The UBI is a terrible idea. It needs to die.
nobody.really
Apr 17 2024 at 12:46pm
Whatever the merits of the arguments raised in comments, they seem inapposite to the argument raised by James Broughel, to wit–
Technology reduces the incentive to “work” both in the sense that it permits people to replace muscle-power with other kinds of power, and that it tends to make people wealthier, and thus more prone to substitute leisure for work (the backwards-bending labor supply curve). I have seen no comments contesting these claims.
Broughel’s comments provoke the question, why value work? Some people may value work as a virtue in itself, or as a discipline—something people consciously pursue for one reason (say, because cultural norms require it) which generates benefits unforeseen (say, providing exercise, social integration, a sense of purpose). Such people (say, the Amish) might indeed object to technological inheritance.

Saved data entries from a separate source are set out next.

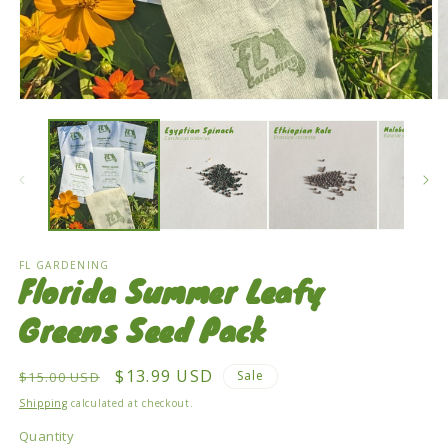
Open
O
media
m
1
2
in
in
modal
m
FL GARDENING
Florida Summer Leafy
Greens Seed Pack
Regular
Sale
$13.99 USD
Sale
$15.00 USD
price
price
Shipping
calculated at checkout.
Quantity
Quantity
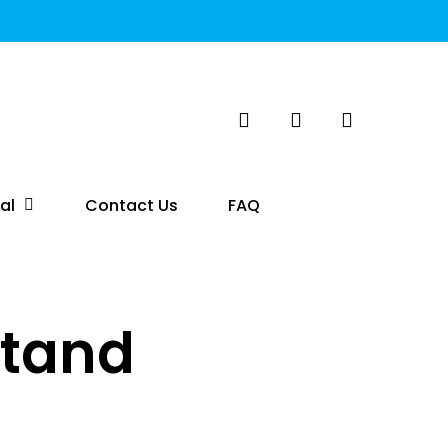
search
account
al
Contact Us
FAQ
Stand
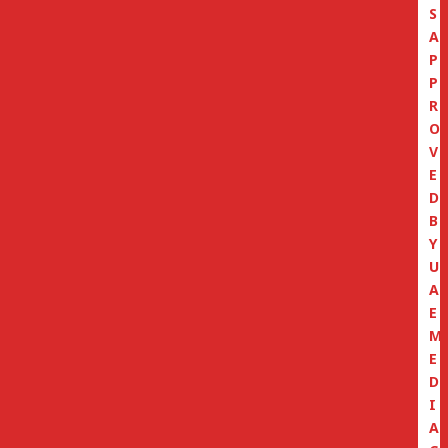
S
A
P
P
R
O
V
E
D
B
Y
U
A
E
M
E
D
I
A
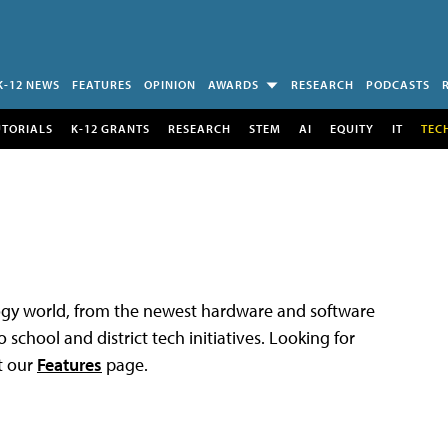
K-12 NEWS
FEATURES
OPINION
AWARDS
RESEARCH
PODCASTS
UTORIALS
K-12 GRANTS
RESEARCH
STEM
AI
EQUITY
IT
TEC
logy world, from the newest hardware and software
 school and district tech initiatives. Looking for
t our
Features
page.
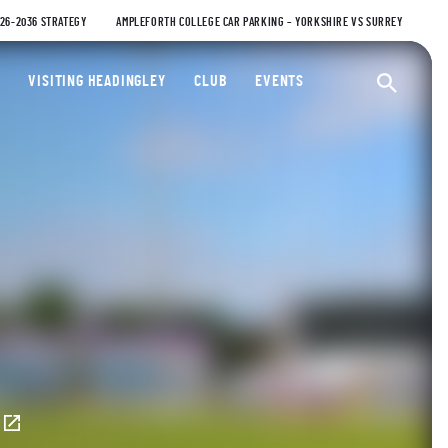
026-2036 STRATEGY
AMPLEFORTH COLLEGE CAR PARKING – YORKSHIRE VS SURREY
ty Cricket Club
VISITING HEADINGLEY
CLUB
EVENTS
Ope
E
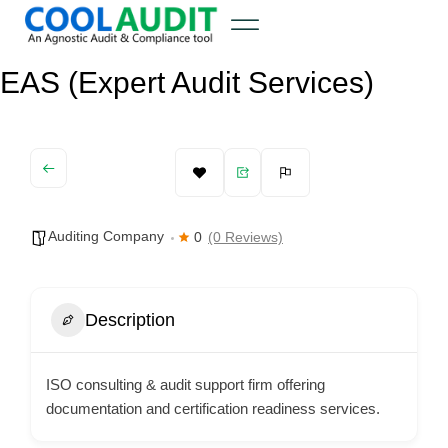
EAS (Expert Audit Services)
Auditing Company
0
(0 Reviews)
Description
ISO consulting & audit support firm offering
documentation and certification readiness services.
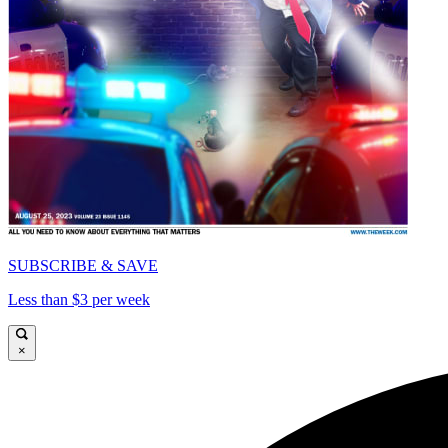
SUBSCRIBE & SAVE
Less than $3 per week
×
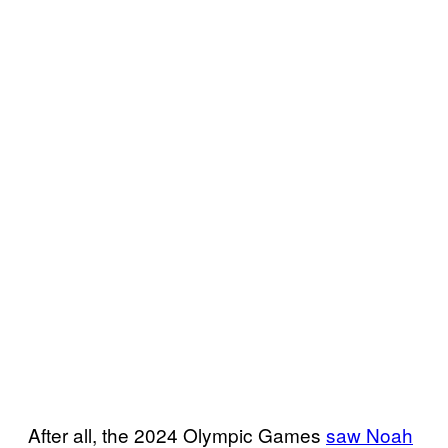
After all, the 2024 Olympic Games
saw Noah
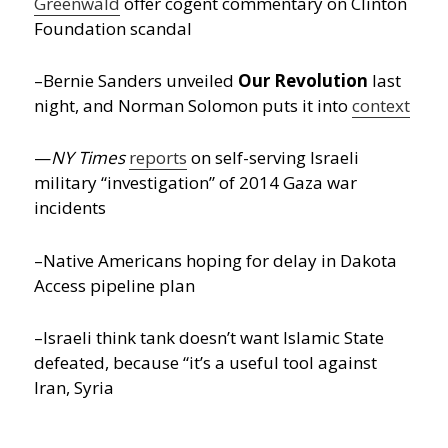
Greenwald
offer cogent commentary on Clinton
Foundation scandal
–Bernie Sanders unveiled
Our Revolution
last
night, and Norman Solomon puts it into
context
—
NY Times
reports
on self-serving Israeli
military “investigation” of 2014 Gaza war
incidents
–Native Americans hoping for delay in Dakota
Access pipeline plan
–Israeli think tank doesn’t want Islamic State
defeated, because “it’s a useful tool against
Iran, Syria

Others value obtaining resources and choices (a/k/a wealth), and regard work as a path to achieving these things. To such people, the fact that growing wealth may prompt people to consume more leisure is of little consequence; indeed, obtaining the resources and choices to consume more leisure (or not) is the point. Such people would have no basis to object to technological inheritance, but might have grounds to object to BMI.
Admittedly, Broughel’s argument may strike us as odd because he asks us to compare 1) technological inheritance—something over which we have little control, and which definitely adds to material wealth, to 2) BMI—a policy choice we MIGHT control, and has ambiguous consequences for material wealth. For purposes of policy analysis, it always seems odd to weigh matters over which we have little choice.